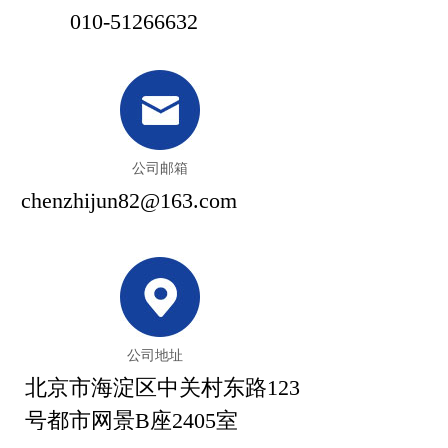
010-51266632
公司邮箱
chenzhijun82@163.com
公司地址
北京市海淀区中关村东路123
号都市网景B座2405室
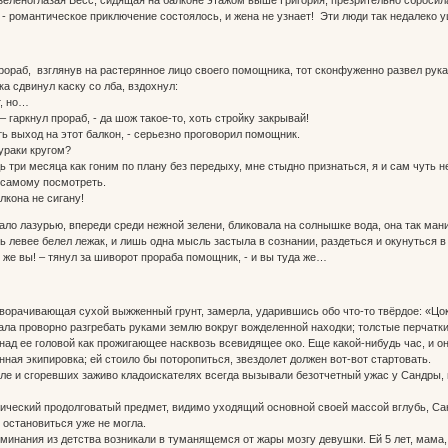
- романтическое приключение состоялось, и жена не узнает! Эти люди так недалеко у
рораб, взглянув на растерянное лицо своего помощника, тот сконфуженно развел рукам
а сдвинул каску со лба, вздохнул:
т, но…
 – гаркнул прораб, - да шож такое-то, хоть стройку закрывай!
ть выход на этот балкон, - серьезно проговорил помощник.
дураки кругом?
дь три месяца как гоним по плану без передыху, мне стыдно признаться, я и сам чуть 
самому посмотреть.
алкона не сигану!
ало лазурью, впереди среди нежной зелени, бликовала на солнышке вода, она так мани
ь левее белел лежак, и лишь одна мысль застыла в сознании, раздеться и окунуться в
о же вы! – тянул за шиворот прораба помощник, - и вы туда же…
орачивающая сухой выжженный грунт, замерла, ударившись обо что-то твёрдое: «Цок!
ала проворно разгребать руками землю вокруг вожделенной находки; толстые перчатки
 над ее головой как прожигающее насквозь всевидящее око. Еще какой-нибудь час, и о
ная экипировка; ей стоило бы поторопиться, звездолет должен вот-вот стартовать.
ле и сгоревших заживо кладоискателях всегда вызывали безотчетный ужас у Сандры, 
ический продолговатый предмет, видимо уходящий основной своей массой вглубь, Сандр
 остановиться уже не могла.
минания из детства возникали в туманящемся от жары мозгу девушки. Ей 5 лет, мама, 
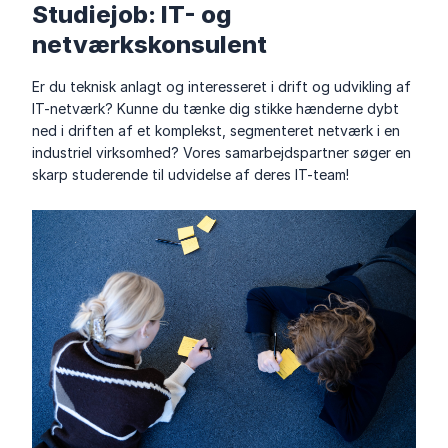
Studiejob: IT- og
netværkskonsulent
Er du teknisk anlagt og interesseret i drift og udvikling af
IT-netværk? Kunne du tænke dig stikke hænderne dybt
ned i driften af et komplekst, segmenteret netværk i en
industriel virksomhed? Vores samarbejdspartner søger en
skarp studerende til udvidelse af deres IT-team!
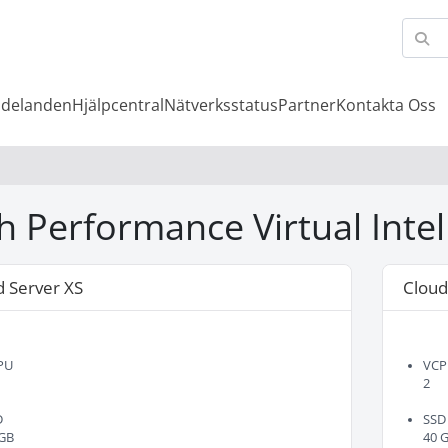
ddelanden
Hjälpcentral
Nätverksstatus
Partner
Kontakta Oss
h Performance Virtual Inte
d Server XS
Cloud
PU
VCP
2
D
SSD
 GB
40 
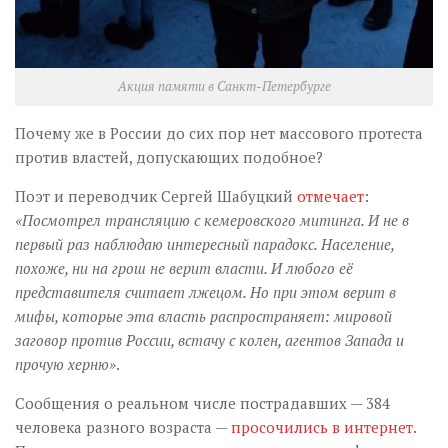
Акция памяти в Санкт-Петербурге
Почему же в России до сих пор нет массового протеста
против властей, допускающих подобное?
Поэт и переводчик Сергей Шабуцкий
отмечает
:
«Посмотрел трансляцию с кемеровского митинга. И не в
первый раз наблюдаю интересный парадокс. Население,
похоже, ни на грош не верит власти. И любого её
представителя считает лжецом. Но при этом верит в
мифы, которые эта власть распространяет: мировой
заговор против России, встачу с колен, агентов Запада и
прочую херню»
.
Сообщения о реальном числе пострадавших — 384
человека разного возраста —
просочились в интернет
.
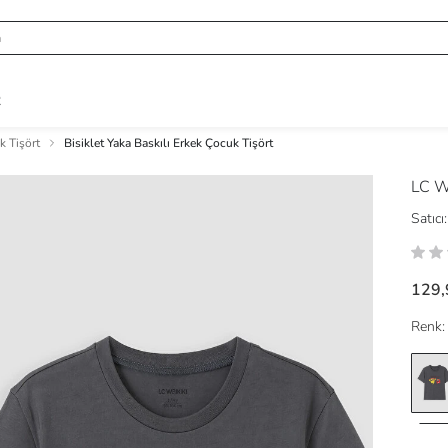
R
k Tişört
Bisiklet Yaka Baskılı Erkek Çocuk Tişört
LC W
Satıcı:
129,
Renk:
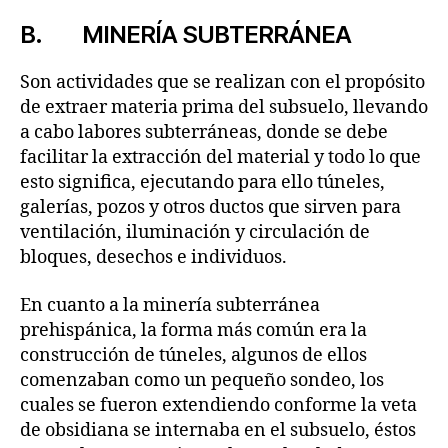
B. MINERÍA SUBTERRÁNEA
Son actividades que se realizan con el propósito
de extraer materia prima del subsuelo, llevando
a cabo labores subterráneas, donde se debe
facilitar la extracción del material y todo lo que
esto significa, ejecutando para ello túneles,
galerías, pozos y otros ductos que sirven para
ventilación, iluminación y circulación de
bloques, desechos e individuos.
En cuanto a la minería subterránea
prehispánica, la forma más común era la
construcción de túneles, algunos de ellos
comenzaban como un pequeño sondeo, los
cuales se fueron extendiendo conforme la veta
de obsidiana se internaba en el subsuelo, éstos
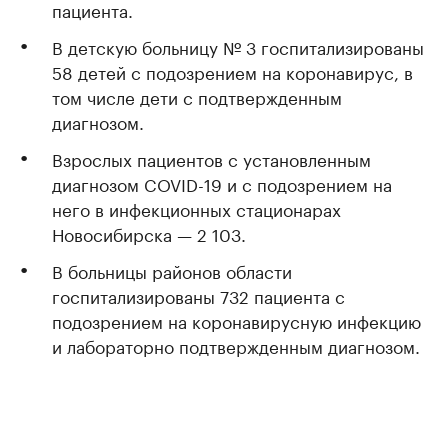
пациента.
В детскую больницу № 3 госпитализированы
58 детей с подозрением на коронавирус, в
том числе дети с подтвержденным
диагнозом.
Взрослых пациентов с установленным
диагнозом COVID-19 и с подозрением на
него в инфекционных стационарах
Новосибирска — 2 103.
В больницы районов области
госпитализированы 732 пациента с
подозрением на коронавирусную инфекцию
и лабораторно подтвержденным диагнозом.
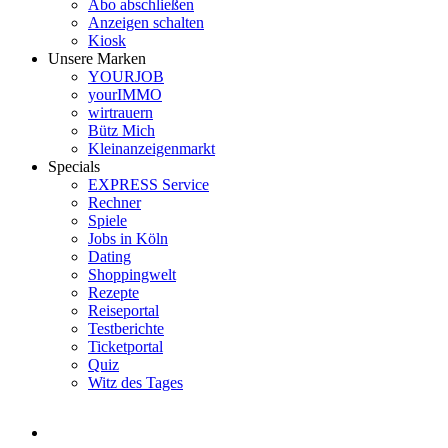
Abo abschließen
Anzeigen schalten
Kiosk
Unsere Marken
YOURJOB
yourIMMO
wirtrauern
Bütz Mich
Kleinanzeigenmarkt
Specials
EXPRESS Service
Rechner
Spiele
Jobs in Köln
Dating
Shoppingwelt
Rezepte
Reiseportal
Testberichte
Ticketportal
Quiz
Witz des Tages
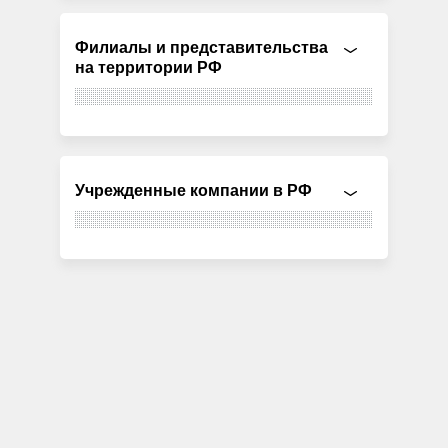
Филиалы и представительства
на территории РФ
Учрежденные компании в РФ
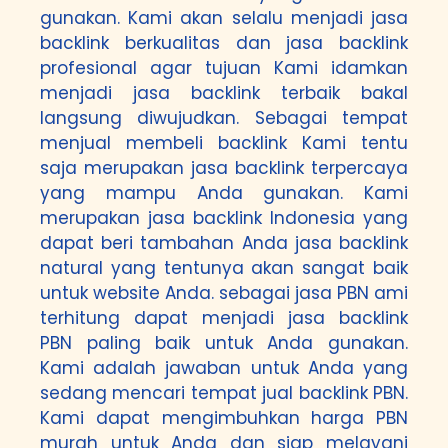
gunakan. Kami akan selalu menjadi jasa
backlink berkualitas dan jasa backlink
profesional agar tujuan Kami idamkan
menjadi jasa backlink terbaik bakal
langsung diwujudkan. Sebagai tempat
menjual membeli backlink Kami tentu
saja merupakan jasa backlink terpercaya
yang mampu Anda gunakan. Kami
merupakan jasa backlink Indonesia yang
dapat beri tambahan Anda jasa backlink
natural yang tentunya akan sangat baik
untuk website Anda. sebagai jasa PBN ami
terhitung dapat menjadi jasa backlink
PBN paling baik untuk Anda gunakan.
Kami adalah jawaban untuk Anda yang
sedang mencari tempat jual backlink PBN.
Kami dapat mengimbuhkan harga PBN
murah untuk Anda dan siap melayani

▸ Your instructions: Please find, in the entries above, every line where "пациента" occurs, and copy it.

▸ Exercise answer:
пациента.
госпитализированы 732 пациента с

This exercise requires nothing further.